A barragem precisa também não prejudicar os rios tributários, não modificar o regime de inundações. Na verdade, acham os autores , "do ponto de vista ambiental, as barragens deveriam concentrar-se em rios já modificados" (não é o caso do Xingu); "o represamento dos últimos rios que correm livremente numa região é ainda mais difícil de justificar". E a abertura de estradas para facilitar a construção e/ou a operação "pode abrir áreas significativas para colonização e desflorestamento".
Quem comparar as recomendações desse estudo com o que está escrito em outro documento - A polêmica usina de Belo Monte, produzido pelo Instituto Socioambiental (ISA) - ficará ainda mais preocupado.
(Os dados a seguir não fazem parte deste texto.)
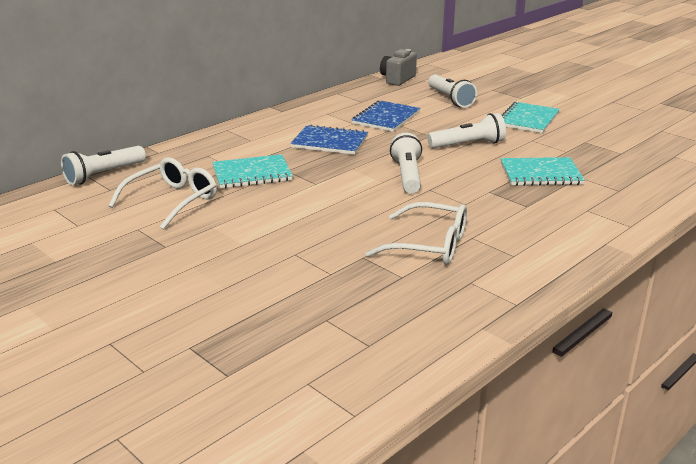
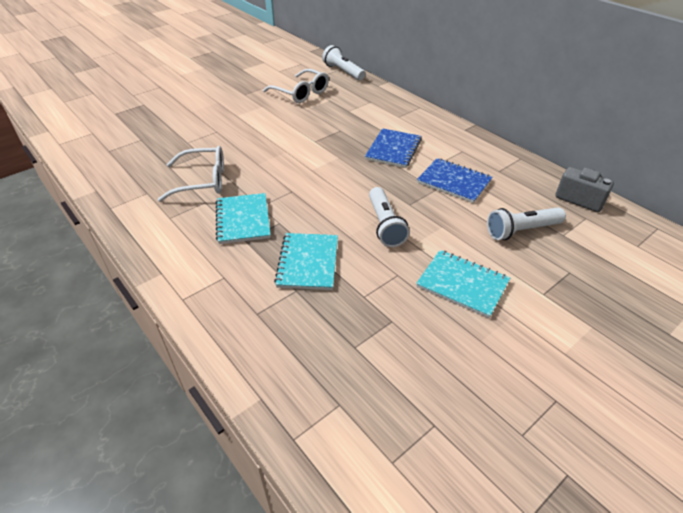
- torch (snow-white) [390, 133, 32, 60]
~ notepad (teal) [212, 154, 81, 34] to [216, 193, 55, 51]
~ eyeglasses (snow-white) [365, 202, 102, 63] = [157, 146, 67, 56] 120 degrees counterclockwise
Começa este dizendo que "Belo Monte é um cavalo de Tróia, porque outras barragens (no Xingu) virão depois, modificando totalmente e para pior a vida na região". Prejudicará nove povos indígenas que têm reservas na área, mais os caiapós, além de muitas populações tradicionais ali assentadas.
São muitos os questionamentos . Exemplos: todo o ciclo ecológico na região será afetado, inclusive o regime hidrológico; nem de longe será criado o número de empregos prometidos (25 mil diretos, 75 mil indiretos - no máximo, serão 5 mil, numa cidade que já tem 20 mil desempregados); o maior beneficiário será o setor de alumínio, que já consome 8% da energia gerada no País e cria 70 vezes menos empregos que a indústria de alimentos e bebidas ou 40 vezes menos que a indústria têxtil; o custo da energia gerada está muito subestimado (seria duas vezes e meia maior), assim como os custos da implantação, que ainda precisam incluir a linha de transmissão (mais US$ 2 bilhões).
O documento do ISA enumera ainda alternativas propostas pelo professor Célio Berman, um especialista na área:
Reduzir as atuais perdas no sistema elétrico brasileiro, em torno de 15%, para níveis próximos do padrão internacional (6%) - para economizar o equivalente a uma usina de 6.500 MW; repotencializar usinas com mais de 20 anos; dar prioridade a usinas eólicas, à co-geração a partir da biomassa e às pequenas hidrelétricas.
A essas recomendações se somam as das ONGs, que incluem programas de conservação de energia e eficiência no seu uso, prioridade para a parcela da população ainda sem energia e, principalmente, participação da sociedade nas decisões.
Na verdade, este último é o grande teste que agora está diante do governo.
Após os descalabros revelados pela chamada "crise energética" - frutos de decisões em que a sociedade não piou, mas paga -, está mais do que na hora de mudar de caminho.